ACTIVITY:
Give the number of lines in the material below that contain the word "place". No other content is needed.

EXTRACTED RECORDS:
··········
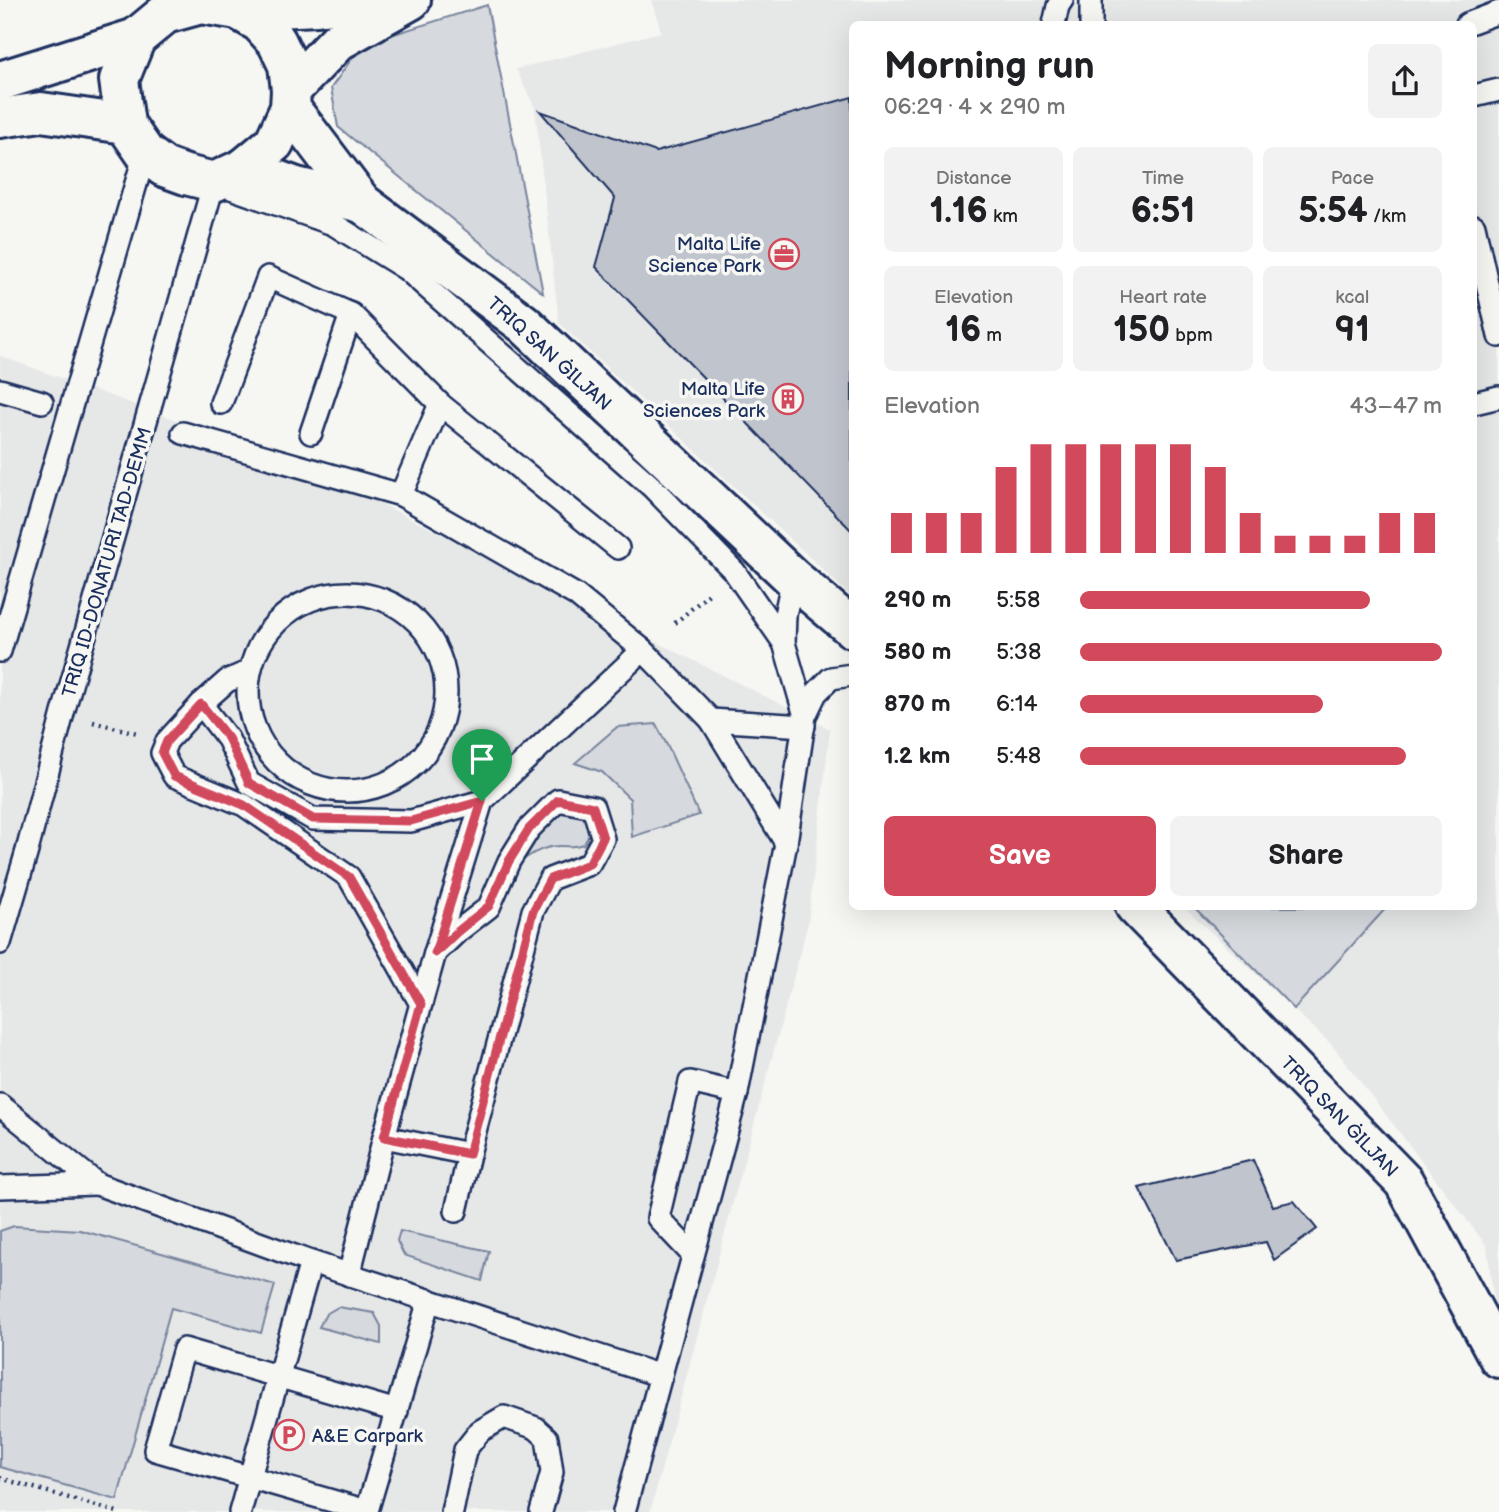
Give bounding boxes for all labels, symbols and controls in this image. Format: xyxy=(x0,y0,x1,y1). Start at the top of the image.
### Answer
text: Morning run xyxy=(884,44,1095,89)
button: share xyxy=(1368,44,1442,118)
text: 06:29 · 4 × 290 m xyxy=(884,93,1065,121)
text: Distance xyxy=(936,167,1012,190)
text: Time xyxy=(1142,167,1184,190)
text: Pace xyxy=(1331,167,1374,190)
text: 1.16 xyxy=(929,190,988,233)
text: 6:51 xyxy=(1131,190,1195,233)
text: 5:54 xyxy=(1298,190,1368,233)
text: km xyxy=(988,205,1018,228)
text: /km xyxy=(1368,205,1406,228)
place label: Malta Life Science Park xyxy=(648,233,762,278)
office icon: Malta Life Science Park xyxy=(767,237,801,271)
text: Elevation xyxy=(934,286,1013,309)
text: Heart rate xyxy=(1119,286,1207,309)
text: kcal xyxy=(1335,286,1369,309)
street label: TRIQ SAN ĠILJAN xyxy=(482,292,616,416)
text: 16 xyxy=(945,309,981,352)
text: 150 xyxy=(1113,309,1170,352)
text: 91 xyxy=(1335,309,1370,352)
text: m xyxy=(981,324,1002,347)
text: bpm xyxy=(1170,324,1213,347)
place label: Malta Life Sciences Park xyxy=(643,378,766,423)
building icon: Malta Life Sciences Park xyxy=(771,382,805,416)
text: Elevation xyxy=(884,392,980,420)
text: 43–47 m xyxy=(1349,392,1442,420)
street label: TRIQ ID-DONATURI TAD-DEMM xyxy=(58,425,157,700)
text: 290 m xyxy=(884,586,951,614)
text: 5:58 xyxy=(996,586,1040,614)
text: 580 m xyxy=(884,638,951,666)
text: 5:38 xyxy=(996,638,1041,666)
text: 870 m xyxy=(884,690,951,718)
text: 6:14 xyxy=(996,690,1038,718)
pin xyxy=(452,729,512,801)
icon: arrive xyxy=(463,740,501,778)
text: 1.2 km xyxy=(884,742,950,770)
text: 5:48 xyxy=(996,742,1041,770)
button: Save xyxy=(884,816,1156,896)
button: Share xyxy=(1170,816,1442,896)
street label: TRIQ SAN ĠILJAN xyxy=(1275,1052,1402,1182)
parking icon: A&E Carpark xyxy=(272,1418,306,1452)
place label: A&E Carpark xyxy=(312,1425,424,1448)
··········
ANSWER TO THIS PROBLEM:
3